Project Summary Marfan Syndrome (MFS) is a genetic disorder of the connective tissue caused by mutations in the fibrillin- 1(FBN1) gene. These mutations cause increased vascular smooth muscle cell (vSMC) apoptosis, increased matrix metalloproteinase (MMP) expression, excessive elastin degeneration and collagen overexpression; weakening the vascular architecture, impair hemodynamic regulation, and ultimately leading to severe vascular complications. Primary cells, tissue explants, and transgenic mouse models suffer from insufficiencies that inhibit development of novel insights into disease pathogenesis or potential therapeutics; warranting new modeling platforms. Recent advances in biomaterials have generated vascular grafts that mimic properties of the extracellular matrix (ECM) in the natural vasculature. Human induced pluripotent stem cells (hiPSC) are an ideal, patient specific renewable cell source that provides an avenue to study how genetic diseases effect cell mechanobiology, signaling and function to better development therapeutics. Here, using a natural fibrin-based vascular graft and hiPSCs from patients with Marfan Syndrome, we aim to: (1) fully characterized both ECs and contractile vSMCs from hiPSCs derived from Marfan patients, (2) study the responses of hiPSC-ECs to shear force and hiPSC-vSMCs to circumferential strain, (3) study the impacts of mechanical forces (i.e. shear force and circumferential strain) and paracrine signaling in a co-culture model, specifically reactive oxygen species(ROS), on vSMC phenotype and rate of graft degradation using the fibrin-based vascular graft. Our multidisciplinary approach underpinning this project will elucidate key mediators of MFS disease progression towards early detection and therapeutic targets.

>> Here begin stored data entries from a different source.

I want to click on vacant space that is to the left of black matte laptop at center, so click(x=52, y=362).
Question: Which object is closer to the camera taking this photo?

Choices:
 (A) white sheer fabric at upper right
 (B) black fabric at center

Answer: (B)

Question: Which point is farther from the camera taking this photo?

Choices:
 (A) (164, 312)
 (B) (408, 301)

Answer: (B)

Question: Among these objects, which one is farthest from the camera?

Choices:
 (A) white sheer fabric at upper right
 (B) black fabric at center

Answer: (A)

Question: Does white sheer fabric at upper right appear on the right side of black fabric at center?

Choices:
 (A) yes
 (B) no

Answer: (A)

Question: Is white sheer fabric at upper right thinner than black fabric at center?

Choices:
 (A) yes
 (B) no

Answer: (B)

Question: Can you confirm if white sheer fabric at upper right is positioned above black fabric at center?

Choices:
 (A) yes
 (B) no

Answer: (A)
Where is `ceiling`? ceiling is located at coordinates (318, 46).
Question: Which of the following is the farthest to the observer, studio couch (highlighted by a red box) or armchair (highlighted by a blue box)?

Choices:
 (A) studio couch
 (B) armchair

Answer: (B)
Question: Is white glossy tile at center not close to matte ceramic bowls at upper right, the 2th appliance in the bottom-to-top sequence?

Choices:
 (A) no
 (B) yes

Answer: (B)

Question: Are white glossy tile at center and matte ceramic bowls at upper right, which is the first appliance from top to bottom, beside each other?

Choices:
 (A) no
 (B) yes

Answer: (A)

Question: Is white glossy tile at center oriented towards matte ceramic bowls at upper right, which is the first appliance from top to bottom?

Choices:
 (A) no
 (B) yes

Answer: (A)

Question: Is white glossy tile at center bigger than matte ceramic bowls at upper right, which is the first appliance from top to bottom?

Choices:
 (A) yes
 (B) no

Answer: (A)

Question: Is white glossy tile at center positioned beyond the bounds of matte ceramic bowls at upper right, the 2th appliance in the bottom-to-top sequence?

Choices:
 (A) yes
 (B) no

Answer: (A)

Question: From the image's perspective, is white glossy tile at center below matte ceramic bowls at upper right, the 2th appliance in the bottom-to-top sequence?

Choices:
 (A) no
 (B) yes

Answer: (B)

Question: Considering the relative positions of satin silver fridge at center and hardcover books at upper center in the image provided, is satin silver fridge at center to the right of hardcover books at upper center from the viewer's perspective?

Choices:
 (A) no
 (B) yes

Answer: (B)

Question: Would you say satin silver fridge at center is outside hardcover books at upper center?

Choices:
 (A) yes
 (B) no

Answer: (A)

项目概要 马凡氏综合症 (MFS) 是一种由原纤维蛋白突变引起的结缔组织遗传性疾病。 1（FBN1）基因。这些突变导致血管平滑肌细胞 (vSMC) 凋亡增加、 基质金属蛋白酶（MMP）表达、弹性蛋白过度变性和胶原蛋白过度表达； 削弱血管结构，损害血流动力学调节，最终导致严重的血管损伤 并发症。原代细胞、组织外植体和转基因小鼠模型存在缺陷， 抑制对疾病发病机制或潜在治疗方法的新见解的发展；保证新的 建模平台。生物材料的最新进展已经产生了模仿血管特性的血管移植物 自然脉管系统中的细胞外基质（ECM）。人类诱导多能干细胞 (hiPSC) 是一种 理想的、患者特异性的可再生细胞源，为研究遗传疾病如何影响细胞提供了途径 机械生物学、信号传导和功能，以更好地开发治疗方法。在这里，使用基于天然纤维蛋白的 对于来自马凡氏综合症患者的血管移植物和 hiPSC，我们的目标是：(1) 充分表征这两种 EC 和来自马凡患者 hiPSC 的收缩性 vSMC，(2) 研究 hiPSC-EC 对 剪切力和 hiPSC-vSMCs 对周向应变的影响，(3) 研究机械力（即剪切力）的影响 力和周向应变）和共培养模型中的旁分泌信号传导，特别是活性氧 种（ROS），对 vSMC 表型和使用基于纤维蛋白的血管移植物的移植物降解率的影响。我们的 支持该项目的多学科方法将阐明 MFS 疾病进展的关键介质 实现早期检测和治疗目标。